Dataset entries
>>>

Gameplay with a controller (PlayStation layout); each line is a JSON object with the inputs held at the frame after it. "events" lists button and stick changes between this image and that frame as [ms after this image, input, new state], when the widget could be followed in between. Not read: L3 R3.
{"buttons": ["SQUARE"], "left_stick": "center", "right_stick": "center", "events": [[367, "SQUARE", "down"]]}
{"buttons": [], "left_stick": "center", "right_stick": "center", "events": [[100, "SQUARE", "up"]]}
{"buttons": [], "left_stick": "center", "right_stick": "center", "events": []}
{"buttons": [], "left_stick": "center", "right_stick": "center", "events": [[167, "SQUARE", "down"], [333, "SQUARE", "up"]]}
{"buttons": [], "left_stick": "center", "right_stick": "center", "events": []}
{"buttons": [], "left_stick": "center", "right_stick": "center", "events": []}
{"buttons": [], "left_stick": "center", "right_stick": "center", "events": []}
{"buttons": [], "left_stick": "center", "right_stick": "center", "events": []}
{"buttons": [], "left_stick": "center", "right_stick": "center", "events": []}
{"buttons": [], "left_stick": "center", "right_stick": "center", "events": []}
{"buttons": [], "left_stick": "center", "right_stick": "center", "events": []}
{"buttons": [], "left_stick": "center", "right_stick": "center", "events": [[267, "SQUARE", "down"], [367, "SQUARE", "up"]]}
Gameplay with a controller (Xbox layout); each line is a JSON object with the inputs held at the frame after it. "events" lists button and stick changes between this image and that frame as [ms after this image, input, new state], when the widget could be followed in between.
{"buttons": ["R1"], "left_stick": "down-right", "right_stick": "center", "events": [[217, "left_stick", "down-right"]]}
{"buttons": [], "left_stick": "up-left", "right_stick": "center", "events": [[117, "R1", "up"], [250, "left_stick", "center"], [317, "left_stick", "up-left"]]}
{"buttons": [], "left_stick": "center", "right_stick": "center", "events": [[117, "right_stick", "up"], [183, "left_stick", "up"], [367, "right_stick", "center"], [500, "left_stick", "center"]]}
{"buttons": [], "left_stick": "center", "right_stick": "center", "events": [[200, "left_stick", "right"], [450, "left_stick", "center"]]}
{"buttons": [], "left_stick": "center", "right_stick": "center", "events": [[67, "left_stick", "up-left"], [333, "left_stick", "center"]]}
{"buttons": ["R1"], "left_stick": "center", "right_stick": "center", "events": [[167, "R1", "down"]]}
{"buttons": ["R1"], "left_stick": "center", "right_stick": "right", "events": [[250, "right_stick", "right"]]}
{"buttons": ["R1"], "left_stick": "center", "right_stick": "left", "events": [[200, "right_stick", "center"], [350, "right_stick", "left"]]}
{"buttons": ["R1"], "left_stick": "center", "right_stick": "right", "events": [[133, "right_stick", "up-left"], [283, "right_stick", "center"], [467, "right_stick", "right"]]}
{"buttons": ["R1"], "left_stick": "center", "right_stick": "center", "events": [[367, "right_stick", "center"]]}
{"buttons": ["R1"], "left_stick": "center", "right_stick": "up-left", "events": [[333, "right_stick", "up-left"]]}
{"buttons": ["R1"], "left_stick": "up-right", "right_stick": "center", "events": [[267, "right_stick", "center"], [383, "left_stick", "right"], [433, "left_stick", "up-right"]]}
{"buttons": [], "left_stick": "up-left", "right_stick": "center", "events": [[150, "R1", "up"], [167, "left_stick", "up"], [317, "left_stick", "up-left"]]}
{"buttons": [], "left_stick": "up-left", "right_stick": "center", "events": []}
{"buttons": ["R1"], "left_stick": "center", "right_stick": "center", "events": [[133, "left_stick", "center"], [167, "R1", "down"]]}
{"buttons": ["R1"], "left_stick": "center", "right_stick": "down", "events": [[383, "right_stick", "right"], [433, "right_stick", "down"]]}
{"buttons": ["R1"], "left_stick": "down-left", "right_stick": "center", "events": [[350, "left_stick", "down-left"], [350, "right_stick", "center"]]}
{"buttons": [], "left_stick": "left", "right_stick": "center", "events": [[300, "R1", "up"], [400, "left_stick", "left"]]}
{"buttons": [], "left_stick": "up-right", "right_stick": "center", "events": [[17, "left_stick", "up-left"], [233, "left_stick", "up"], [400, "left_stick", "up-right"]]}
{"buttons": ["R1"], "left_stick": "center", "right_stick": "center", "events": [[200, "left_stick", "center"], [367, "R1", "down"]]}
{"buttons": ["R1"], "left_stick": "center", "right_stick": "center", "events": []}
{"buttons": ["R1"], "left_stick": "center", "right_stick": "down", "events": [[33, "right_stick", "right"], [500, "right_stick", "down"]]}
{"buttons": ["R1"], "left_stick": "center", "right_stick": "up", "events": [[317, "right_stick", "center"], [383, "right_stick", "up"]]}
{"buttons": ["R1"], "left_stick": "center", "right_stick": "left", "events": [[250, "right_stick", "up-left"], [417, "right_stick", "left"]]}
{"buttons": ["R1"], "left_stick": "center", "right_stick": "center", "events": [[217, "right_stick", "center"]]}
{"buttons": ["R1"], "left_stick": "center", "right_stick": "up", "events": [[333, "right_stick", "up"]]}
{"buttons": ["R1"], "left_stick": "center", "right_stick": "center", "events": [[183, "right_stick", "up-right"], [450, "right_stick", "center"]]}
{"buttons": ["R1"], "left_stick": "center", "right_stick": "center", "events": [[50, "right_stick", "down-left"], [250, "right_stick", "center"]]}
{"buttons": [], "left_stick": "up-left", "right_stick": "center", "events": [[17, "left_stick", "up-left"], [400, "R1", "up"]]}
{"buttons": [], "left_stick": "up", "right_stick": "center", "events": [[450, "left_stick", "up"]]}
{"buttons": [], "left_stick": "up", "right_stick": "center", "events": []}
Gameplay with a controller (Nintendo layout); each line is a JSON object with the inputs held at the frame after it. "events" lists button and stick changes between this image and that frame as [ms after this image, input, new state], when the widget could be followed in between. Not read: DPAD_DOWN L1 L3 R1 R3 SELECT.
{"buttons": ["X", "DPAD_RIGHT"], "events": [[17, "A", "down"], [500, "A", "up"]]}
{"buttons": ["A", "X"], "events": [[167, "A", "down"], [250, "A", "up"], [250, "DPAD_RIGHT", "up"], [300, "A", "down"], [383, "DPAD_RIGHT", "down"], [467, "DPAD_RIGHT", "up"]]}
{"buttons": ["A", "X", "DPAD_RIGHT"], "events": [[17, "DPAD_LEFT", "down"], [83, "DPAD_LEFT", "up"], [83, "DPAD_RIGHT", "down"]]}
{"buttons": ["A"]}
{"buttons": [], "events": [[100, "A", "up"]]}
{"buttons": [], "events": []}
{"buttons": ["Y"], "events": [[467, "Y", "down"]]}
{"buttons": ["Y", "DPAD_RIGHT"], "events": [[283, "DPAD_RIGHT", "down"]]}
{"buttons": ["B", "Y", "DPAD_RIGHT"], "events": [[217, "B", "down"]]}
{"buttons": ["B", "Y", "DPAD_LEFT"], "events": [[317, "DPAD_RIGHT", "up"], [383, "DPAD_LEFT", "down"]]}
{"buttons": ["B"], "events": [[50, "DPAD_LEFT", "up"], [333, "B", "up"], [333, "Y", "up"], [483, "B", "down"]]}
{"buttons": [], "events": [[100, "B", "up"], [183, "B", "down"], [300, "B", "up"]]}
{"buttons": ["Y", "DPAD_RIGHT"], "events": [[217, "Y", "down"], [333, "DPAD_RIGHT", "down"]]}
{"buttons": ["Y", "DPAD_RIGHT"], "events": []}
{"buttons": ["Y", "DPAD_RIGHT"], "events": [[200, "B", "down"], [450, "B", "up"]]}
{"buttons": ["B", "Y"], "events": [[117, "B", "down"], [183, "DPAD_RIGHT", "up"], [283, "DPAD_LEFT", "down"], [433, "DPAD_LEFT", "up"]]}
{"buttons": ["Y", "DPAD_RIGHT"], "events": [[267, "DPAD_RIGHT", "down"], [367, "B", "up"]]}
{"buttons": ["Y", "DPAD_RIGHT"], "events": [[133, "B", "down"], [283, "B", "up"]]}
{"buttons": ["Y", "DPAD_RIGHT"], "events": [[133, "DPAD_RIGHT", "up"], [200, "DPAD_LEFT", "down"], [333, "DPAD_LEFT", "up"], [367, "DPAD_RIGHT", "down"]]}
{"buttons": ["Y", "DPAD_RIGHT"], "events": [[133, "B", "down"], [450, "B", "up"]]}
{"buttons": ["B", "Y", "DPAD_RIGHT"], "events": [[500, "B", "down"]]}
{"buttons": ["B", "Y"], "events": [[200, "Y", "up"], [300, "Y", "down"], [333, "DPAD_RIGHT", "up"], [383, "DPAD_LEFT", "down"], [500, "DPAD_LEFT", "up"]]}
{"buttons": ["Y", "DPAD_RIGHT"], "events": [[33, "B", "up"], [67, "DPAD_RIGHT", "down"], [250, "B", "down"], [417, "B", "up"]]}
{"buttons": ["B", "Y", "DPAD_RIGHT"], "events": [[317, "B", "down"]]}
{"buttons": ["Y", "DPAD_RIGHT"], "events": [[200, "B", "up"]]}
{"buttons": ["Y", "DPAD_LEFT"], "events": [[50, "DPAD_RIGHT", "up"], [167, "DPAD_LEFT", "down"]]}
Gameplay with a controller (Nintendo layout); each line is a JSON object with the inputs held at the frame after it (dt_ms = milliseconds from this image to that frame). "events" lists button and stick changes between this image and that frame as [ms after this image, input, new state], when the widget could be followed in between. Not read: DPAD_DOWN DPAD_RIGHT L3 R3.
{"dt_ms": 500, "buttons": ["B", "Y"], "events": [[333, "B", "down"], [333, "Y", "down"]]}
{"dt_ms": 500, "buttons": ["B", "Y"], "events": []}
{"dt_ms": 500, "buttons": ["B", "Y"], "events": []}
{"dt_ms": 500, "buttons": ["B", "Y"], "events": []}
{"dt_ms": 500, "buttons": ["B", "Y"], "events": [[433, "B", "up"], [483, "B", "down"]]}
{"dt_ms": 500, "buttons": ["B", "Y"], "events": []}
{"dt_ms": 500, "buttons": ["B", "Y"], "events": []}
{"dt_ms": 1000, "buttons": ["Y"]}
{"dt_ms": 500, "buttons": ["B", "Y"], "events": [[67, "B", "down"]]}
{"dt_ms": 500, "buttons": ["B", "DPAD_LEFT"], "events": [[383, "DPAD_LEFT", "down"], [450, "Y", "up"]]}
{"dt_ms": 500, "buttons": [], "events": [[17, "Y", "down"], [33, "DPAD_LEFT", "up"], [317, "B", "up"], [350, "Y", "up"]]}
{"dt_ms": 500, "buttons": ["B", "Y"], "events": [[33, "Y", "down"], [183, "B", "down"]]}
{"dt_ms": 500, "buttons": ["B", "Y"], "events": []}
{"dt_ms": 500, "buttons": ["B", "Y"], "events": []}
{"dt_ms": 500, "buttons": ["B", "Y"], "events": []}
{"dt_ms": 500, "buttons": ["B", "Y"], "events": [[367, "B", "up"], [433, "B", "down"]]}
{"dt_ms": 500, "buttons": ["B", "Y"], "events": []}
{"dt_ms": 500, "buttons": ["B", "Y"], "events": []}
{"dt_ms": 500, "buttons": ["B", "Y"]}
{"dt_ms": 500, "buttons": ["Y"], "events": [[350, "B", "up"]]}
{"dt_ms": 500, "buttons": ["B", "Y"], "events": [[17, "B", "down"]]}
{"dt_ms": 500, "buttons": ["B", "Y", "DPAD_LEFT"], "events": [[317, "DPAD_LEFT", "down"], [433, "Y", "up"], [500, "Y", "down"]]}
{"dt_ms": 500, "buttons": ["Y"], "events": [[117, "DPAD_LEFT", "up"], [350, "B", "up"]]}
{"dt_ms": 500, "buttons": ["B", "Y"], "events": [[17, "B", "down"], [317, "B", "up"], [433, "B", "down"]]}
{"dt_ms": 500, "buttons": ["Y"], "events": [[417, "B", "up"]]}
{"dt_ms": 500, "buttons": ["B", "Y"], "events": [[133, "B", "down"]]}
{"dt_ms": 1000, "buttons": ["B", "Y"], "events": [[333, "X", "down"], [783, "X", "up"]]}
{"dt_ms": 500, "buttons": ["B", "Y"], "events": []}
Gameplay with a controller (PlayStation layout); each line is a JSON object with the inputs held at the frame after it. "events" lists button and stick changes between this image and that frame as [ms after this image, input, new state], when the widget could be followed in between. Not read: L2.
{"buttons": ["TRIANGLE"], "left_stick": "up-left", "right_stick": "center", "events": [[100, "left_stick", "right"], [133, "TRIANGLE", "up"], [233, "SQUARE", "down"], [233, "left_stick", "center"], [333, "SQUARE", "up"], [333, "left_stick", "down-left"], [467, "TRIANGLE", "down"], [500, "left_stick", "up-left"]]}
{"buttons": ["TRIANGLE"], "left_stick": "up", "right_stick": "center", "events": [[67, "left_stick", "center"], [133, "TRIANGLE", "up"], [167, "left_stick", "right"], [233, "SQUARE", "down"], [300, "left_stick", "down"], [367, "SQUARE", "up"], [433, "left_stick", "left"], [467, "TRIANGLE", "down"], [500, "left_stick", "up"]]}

<<<

- _Problem description_
Please output only the lines from the first line of the entries through the line with "Gameplay with a controller (Xbox", both included, exactly as written.

- _Response box_
Gameplay with a controller (PlayStation layout); each line is a JSON object with the inputs held at the frame after it. "events" lists button and stick changes between this image and that frame as [ms after this image, input, new state], when the widget could be followed in between. Not read: L3 R3.
{"buttons": ["SQUARE"], "left_stick": "center", "right_stick": "center", "events": [[367, "SQUARE", "down"]]}
{"buttons": [], "left_stick": "center", "right_stick": "center", "events": [[100, "SQUARE", "up"]]}
{"buttons": [], "left_stick": "center", "right_stick": "center", "events": []}
{"buttons": [], "left_stick": "center", "right_stick": "center", "events": [[167, "SQUARE", "down"], [333, "SQUARE", "up"]]}
{"buttons": [], "left_stick": "center", "right_stick": "center", "events": []}
{"buttons": [], "left_stick": "center", "right_stick": "center", "events": []}
{"buttons": [], "left_stick": "center", "right_stick": "center", "events": []}
{"buttons": [], "left_stick": "center", "right_stick": "center", "events": []}
{"buttons": [], "left_stick": "center", "right_stick": "center", "events": []}
{"buttons": [], "left_stick": "center", "right_stick": "center", "events": []}
{"buttons": [], "left_stick": "center", "right_stick": "center", "events": []}
{"buttons": [], "left_stick": "center", "right_stick": "center", "events": [[267, "SQUARE", "down"], [367, "SQUARE", "up"]]}
Gameplay with a controller (Xbox layout); each line is a JSON object with the inputs held at the frame after it. "events" lists button and stick changes between this image and that frame as [ms after this image, input, new state], when the widget could be followed in between.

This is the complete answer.